This report presents a case of a DPICAAn and a cerebellar AVM, both treated with single-session open surgery.
A study reported the annual bleeding risk of an aneurysm with an AVM to be 7% [6]. SAH with poor morbidity and mortality can occur in 84% of patients with coexistence of the DPICAAn and cerebellar AVM [5, 7]. The management of unruptured AVM remains debatable after a randomized trial of unruptured brain arteriovenous malformations [8]. In our case, the cerebellar AVM showed possible past asymptomatic bleeding on MRI. Moreover, the DPICAAn comprised a bleb; therefore, we believed that the risk of hemorrhagic events could be high. Although we were unable to conclude whether the episode of headache in the present case was related to the AVM or the aneurysm, we considered that the surgical intervention for this patient was appropriate to avoid any hemorrhagic event.

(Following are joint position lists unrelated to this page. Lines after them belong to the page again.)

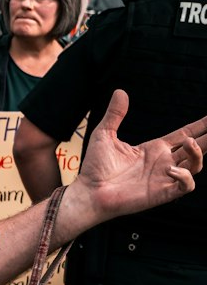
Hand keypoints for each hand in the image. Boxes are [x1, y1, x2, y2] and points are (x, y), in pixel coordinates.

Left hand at [66, 91, 204, 231]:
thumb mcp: (105, 134)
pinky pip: (185, 186)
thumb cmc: (96, 167)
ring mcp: (164, 179)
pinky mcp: (161, 193)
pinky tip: (172, 169)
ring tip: (190, 142)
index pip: (184, 134)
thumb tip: (120, 91)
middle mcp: (163, 162)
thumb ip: (115, 114)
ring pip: (195, 166)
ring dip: (197, 154)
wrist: (89, 192)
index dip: (200, 126)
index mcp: (154, 148)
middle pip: (196, 148)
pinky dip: (185, 177)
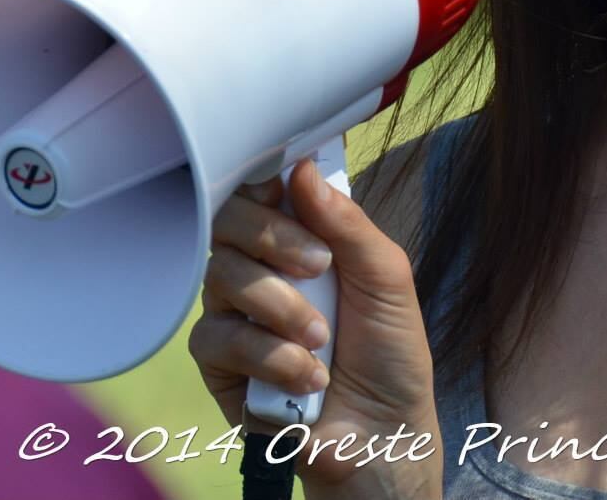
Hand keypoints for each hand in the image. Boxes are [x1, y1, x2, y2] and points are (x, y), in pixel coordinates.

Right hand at [188, 157, 442, 498]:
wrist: (382, 436)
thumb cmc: (390, 355)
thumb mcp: (388, 281)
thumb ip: (348, 224)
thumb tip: (300, 170)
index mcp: (300, 237)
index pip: (262, 188)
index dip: (264, 180)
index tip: (285, 189)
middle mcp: (260, 266)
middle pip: (229, 219)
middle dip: (275, 239)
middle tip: (319, 267)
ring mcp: (234, 311)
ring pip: (222, 275)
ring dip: (280, 307)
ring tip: (323, 340)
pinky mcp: (218, 360)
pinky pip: (217, 336)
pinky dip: (269, 356)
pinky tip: (307, 376)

To date, the surgical strategy of the AVM with feeder aneurysm remains disputable. A report supported the preceding treatment of the feeder aneurysm because the change of hemodynamic stress could lead to aneurysmal rupture when the AVM was first removed [9]. Regression of flow-related feeder aneurysms after the complete obliteration of the nidus by surgical intervention for only AVM has also been reported [10, 11]. In the present case, the right PICA was dominant, which was a normal variation of the PICA and was reported to have the aneurysm at a higher rate than normal PICA [12,13,14] regardless of a coexistent AVM. The DPICAAn in our case could have arisen from the anatomical feature of the dominant PICA, and not from the feeder aneurysm of AVM. Thus, an intervention for only the AVM may not have resolved the DPICAAn. Next, we decided to operate the AVM and DPICAAn in a single-session open surgery in case of operative bleeding. The DPICAAn was located deeply in the operative field, whereas the AVM was located on the surface of the cerebellum. Therefore, to avoid unnecessary hemorrhage and to safely expose the DPICAAn, we first excised the AVM on the cerebellar surface. Gamma knife could also be a treatment option [5]. However, this technique has some disadvantages, including recurrence of the AVM and hemorrhagic events prior to the disappearance of AVM. Moreover, the gamma knife cannot resolve DPICAAn, and the risk of aneurysm rupture remains. Hence, we did not select gamma knife surgery for our patient.
Surgical approaches for the PICA aneurysms can vary based on the aneurysmal location of the PICA segment, ruptured status, and necessity of posterior fossa decompression. The PICA is anatomically divided into five segments: anterior medullary, lateral medullary, tonsillomedullary, telovelotonsillar, and cortical branches [15]. An aneurysm located in the telovelotonsillar segment, like our case, is categorized as the distal aneurysm [16]. The far-lateral approach is a standardized approach, especially for the proximal PICA aneurysm [17], and the midline suboccipital approach could be a good option for the PICA aneurysm distal to the tonsillomedullary segment [18]. Cerebellar AVMs are categorized into the following five subtypes: suboccipital, vermian, tonsillar, tentorial, and petrosal [19]. In our case, the nidus was located on the medial cerebellar surface and belonged to the suboccipital type. Suboccipital AVMs are supplied by distal cortical branches from the SCA superiorly, PICA inferiorly, and AICA laterally [19]. The vascular supply to the nidus in our case was compatible with typical suboccipital AVMs. For suboccipital AVMs, the surgical approach is ascertained with the location of the nidus on the cerebellar surface [19]. Although the lateral suboccipital approach is the most common, the medial lesion, like our case, can be well exposed by the midline suboccipital approach. Hence, the DPICAAn and the cerebellar AVM in our case were successfully approached by the midline suboccipital approach. Furthermore, the dorsal projection and narrow neck of the DPICAAn, which were confirmed preoperatively on reconstructed three-dimensional CTAV, were also considered suitable for neck clipping. In general, harvesting the OA for the bypass procedure should be considered when the neck clipping of the DPICAAn is difficult.
A study reported endovascular embolization of the AVM combined with parent artery occlusion or microsurgical clipping of the DPICAAn associated with the AVM [5]. As ischemic complications with parent artery occlusion are reported to be 17–40% [4], parent artery occlusion for the DPICAAn seems unsuitable for cases in which sacrifice of the single-dominant PICA such as in our case, can result in fatal cerebellar edema. Parent artery occlusion of the PICA can result in spinal cord ischemia as the posterior spinal arteries originate from PICA in 20–50% of cases [20].
Moreover, the primary feeder of the cerebellar AVM in our case was the left SCA. As interventional embolization of the cerebellar AVM could not be attained only with the sacrifice of the PICA, a single-session open surgery for the cerebellar AVM and DPICAAn was suitable in our case.